No longer can we expect teams to invest a lot of time in validating a technical solution before validating a product-market fit. This requires an iterative approach with a series of MVPs being released and evaluated on both the algorithmic performance and accuracy as well as solving the problems that matter the most to the users.

In that regard, the lifecycle of developing a data product is not wildly different from a regular software product, given that most software products do employ data in one way or another to deliver solutions anyways.

Common reasons why projects fail:

The CHAOS report from the Standish group released in 2015 reported that about 2/3rd of all software projects fail to deliver on their intended outcomes.

There are several reasons why projects can fail. Some common ones are:

  • Project requirements are not clear, we do not know what ‘Done’ looks like.
  • Deadlines are estimated and set to unrealistic values.
  • Project priorities change during development.
  • There is a lack of communication among the different project stakeholders.
  • The project does not have a robust quality control process.
  • Project managers are expected to deliver on multiple outcomes simultaneously.

Nurturing an Agile mindset:

Agile is not a step-by-step program that one can follow to its end and be able to say that we have ‘done’ Agile nor is it a set of tools that one can use and ‘be Agile’. There is no Agile checkbox that one can tick on a goal sheet.

Agile is a mindset, a different way of thinking about work. It is the pursuit of never-ending improvement in getting work done. Agile gives us methods to deliver increments of completed work in a timely, predictable fashion, iteratively improving the product over the course of its lifetime.

What is Agile Data Science?

Agile data science follows a similar iterative process to deliver on the data science outcomes.
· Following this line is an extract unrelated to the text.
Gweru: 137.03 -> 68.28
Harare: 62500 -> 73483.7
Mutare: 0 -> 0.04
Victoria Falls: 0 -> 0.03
Instead of starting with user requirements, we start with a hypothesis, based on which we process the data to arrive at an analysis outcome and generate insights which results in a new hypothesis.
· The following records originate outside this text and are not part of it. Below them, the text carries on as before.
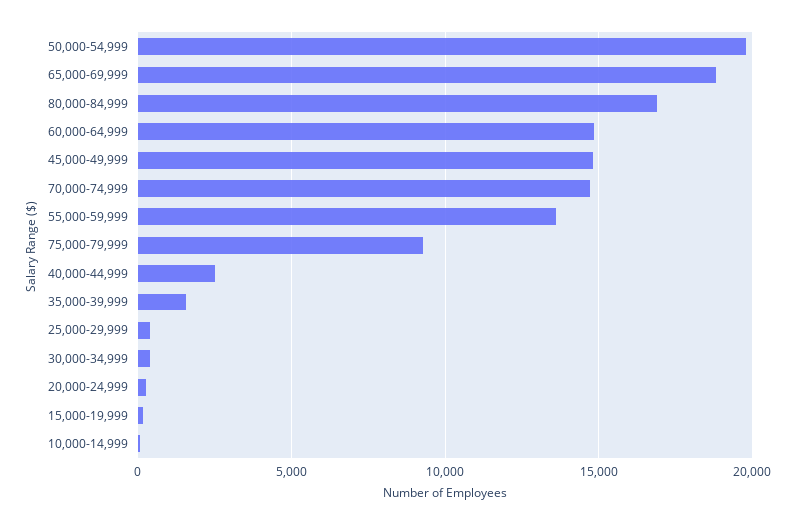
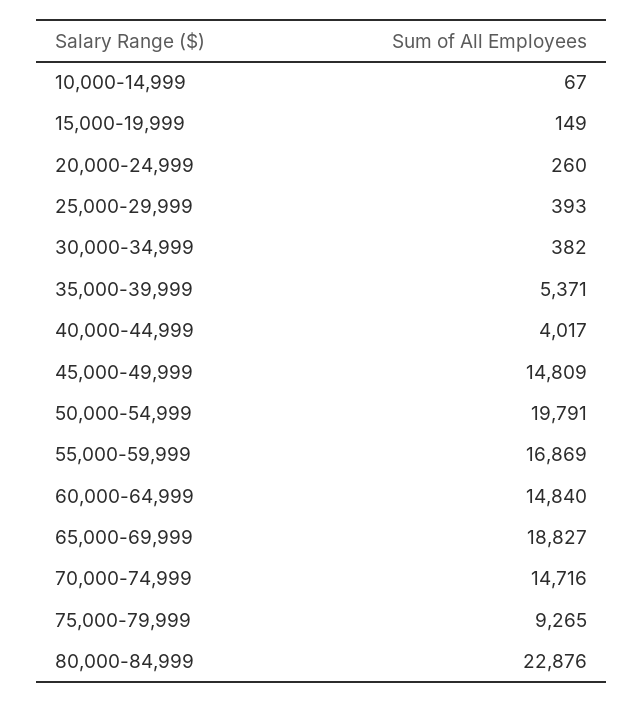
80,000-84,999: 17000 -> 22876
55,000-59,999: 13500 -> 16869
40,000-44,999: 2500 -> 4017
35,000-39,999: 1500 -> 5371

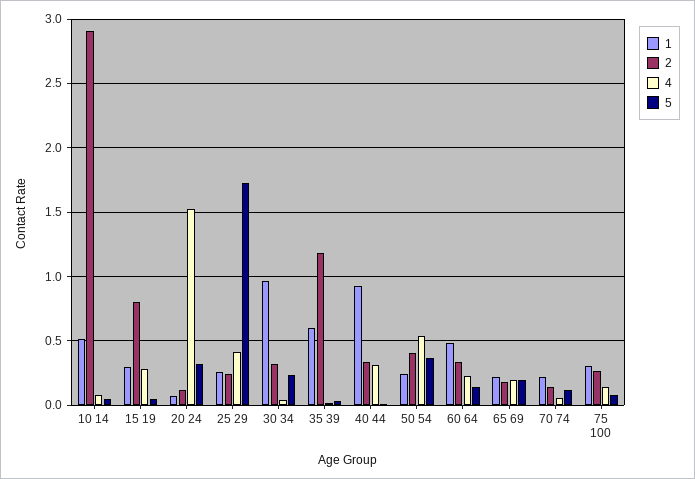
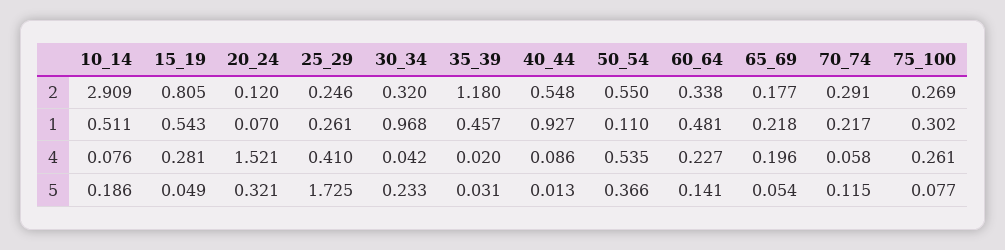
5, 10 14: 0.05 -> 0.186
1, 15 19: 0.3 -> 0.543
1, 35 39: 0.6 -> 0.457
2, 40 44: 0.35 -> 0.548
4, 40 44: 0.3 -> 0.086
1, 50 54: 0.25 -> 0.11
2, 50 54: 0.4 -> 0.55
5, 65 69: 0.2 -> 0.054
2, 70 74: 0.15 -> 0.291
4, 75 100: 0.15 -> 0.261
This iterative approach with agile data science helps us build great data products as everything in the process can proceed simultaneously. The data engineering, data science, DevOps and product engineering teams – all move together as a cohesive unit.

This means that data science teams must iterate over the methods and models to build one that is ready to be productized. We become comfortable in shipping intermediate output, even if the iteration resulted in a failed experiment. We acknowledge that there are a multitude of paths to be taken to build a great data product.
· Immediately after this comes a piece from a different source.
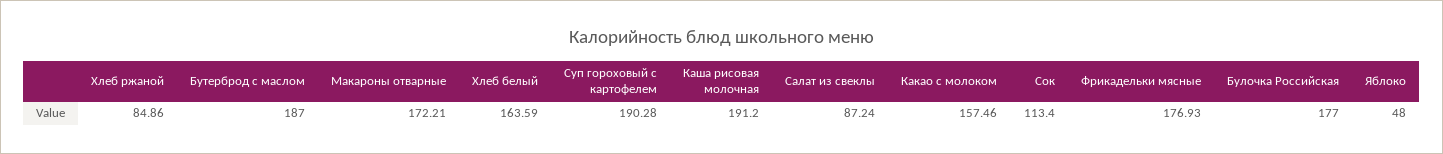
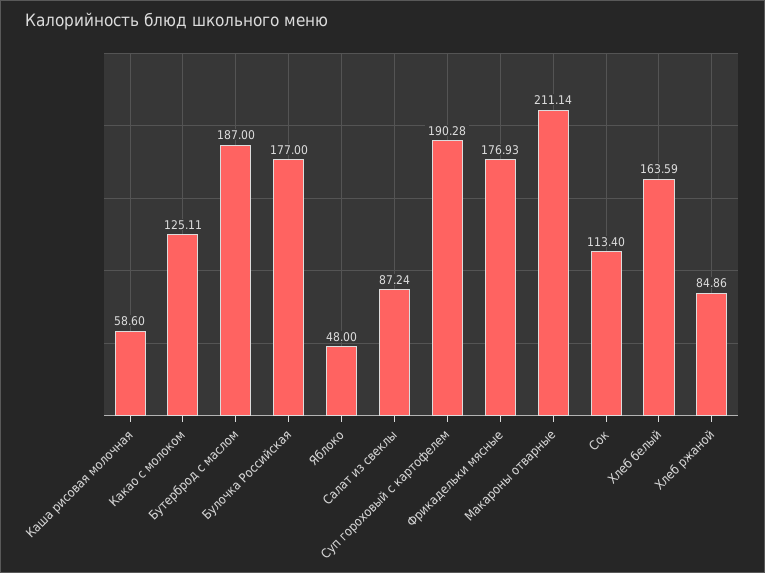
Макароны отварные: 172.21 -> 211.14
Каша рисовая молочная: 191.2 -> 58.6
Какао с молоком: 157.46 -> 125.11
These can be the various stages that the data goes through, like, ETL (extract-transform-load) processes, data munging, statistical techniques, security audits, explorations, modelling, machine learning and integration and deployment as a product. Agile data science provides a way to find the optimal, critical path to success from the bottom up.

Agile frameworks:

The agility in ‘Agile’ refers to the lightweight methods used to deliver project outcomes. Agile frameworks offer the scaffolding to run an Agile workflow. These frameworks provide a combination of Agile methods and team structures to start working with an Agile mindset. Two of the most common Agile frameworks are Scrum and Kanban.

Scrum: incorporates small, self-directed teams working in sprints at the end of which a working product is delivered. Roles include a product owner, who sets priorities and is accountable for results, and a scrum master, who manages the work.

Kanban: was developed in lean manufacturing to manage and improve work by balancing demands with available capacity and improving the handling of bottlenecks. The Kanban board is a tool to visualize the work so it can be managed more effectively.

To sum it all up, using Agile frameworks is not the goal of Agile. Outcomes are. There are significant challenges in changing the way we think about work. Anyone thinking about Agile should be aware of that. Agile is a team effort, no one team member in a team can be Agile on their own.

It must be done as a team. Agile requires a commitment to change the work mindset and the way we manage teams and their outcomes but promises great rewards in terms of delivery, clarity, transparency and learning for its practitioners.